In his motion for an investigation, petitioner appears to seek an order requiring an
investigation into violations of his civil rights and into a criminal conspiracy. (ECF No. 45.)
Petitioner is essentially asking the court to order a factual investigation into the bases for his
petition. Petitioner’s request is premature. When, and if, the merits of petitioner’s claims are
considered, the first step will be a determination of whether the state court decisions rejecting
petitioner’s claims were unreasonable under 28 U.S.C. § 2254(d). Only after petitioner clears that
hurdle may the court consider new evidence which was not presented to the state court. See
Cullen v. Pinholster, 563 U.S. 170 (2011). Therefore, petitioner’s motion for an investigation
will be denied.
In his second motion, petitioner complains about the unfairness inherent in proceeding pro
se against respondent, who is represented by counsel. Essentially, petitioner is again requesting
the appointment of counsel. As the court informed petitioner in its order denying his prior
request, the court does not find the appointment of counsel warranted at this time. (See Dec. 7,
2016 Order (ECF No. 24).) Petitioner is advised that if at any point in this proceeding the court
feels counsel should be appointed, the court will issue an order appointing counsel for petitioner.

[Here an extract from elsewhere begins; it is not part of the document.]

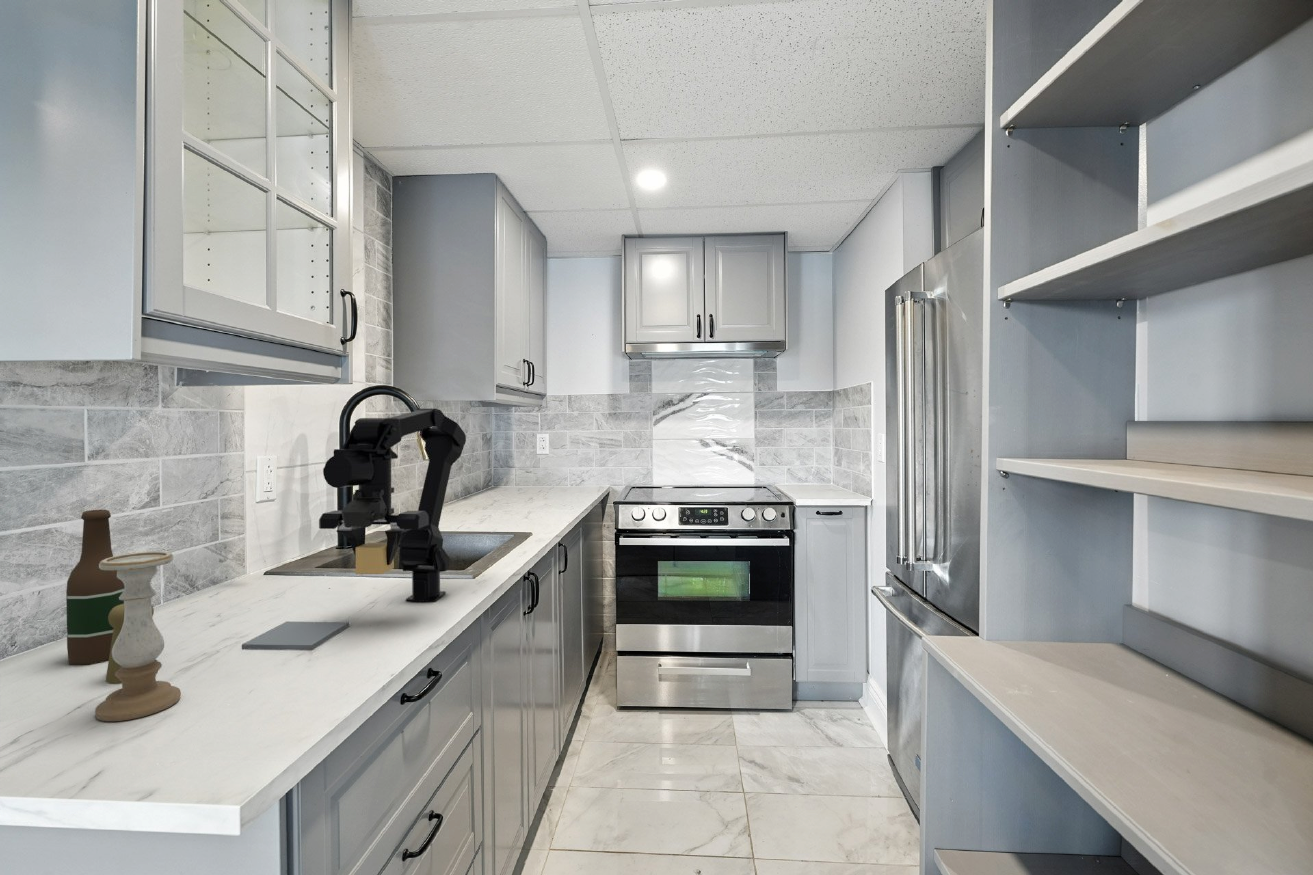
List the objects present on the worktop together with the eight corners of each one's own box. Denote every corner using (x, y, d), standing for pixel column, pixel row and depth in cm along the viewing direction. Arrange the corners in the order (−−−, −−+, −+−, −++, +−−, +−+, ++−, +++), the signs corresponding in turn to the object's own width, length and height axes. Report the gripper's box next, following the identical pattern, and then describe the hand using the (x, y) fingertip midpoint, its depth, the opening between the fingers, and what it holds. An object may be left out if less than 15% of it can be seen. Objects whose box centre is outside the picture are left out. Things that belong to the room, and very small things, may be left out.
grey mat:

Finally, petitioner is warned that he must use restraint in filing motions. By the court’s
count, petitioner has filed over 25 motions and requests to date. Many of petitioner’s motions
seek the same things – factual development of his claims and the appointment of counsel.
Petitioner may not continually file motions seeking the same relief without consequences. Under
Federal Rule of Civil Procedure 11(b), a prisoner’s claims are considered frivolous if they
“merely repeat pending or previously litigated claims.” Cato v. United States, 70 F.3d 1103,
1105 n. 2 (9th Cir. 1995) (quoting Bailey v. Johnson, 846 F.2d 1019, 1021 (5th Cir. 1988)).
Sanctions for violation of Rule 11(b) may include dismissal of petitioner’s case. See Bell v.
Harrington, No. 1:12-cv-0349-LJO-GBC (PC), 2012 WL 893815, *9 (E.D. Cal. Mar. 15, 2012).
Petitioner should carefully consider whether any motion he intends to file is inappropriate
because he has already filed the same, or a very similar, motion, or because the relief he is
seeking is premature.
For the foregoing reasons, IT IS HEREBY ORDERED as follows:
1. Petitioner’s March 16, 2017 motion for investigation (ECF No. 45) is denied; and
2. Petitioner’s March 21, 2017 motion for equal presentation (ECF No. 46) is denied.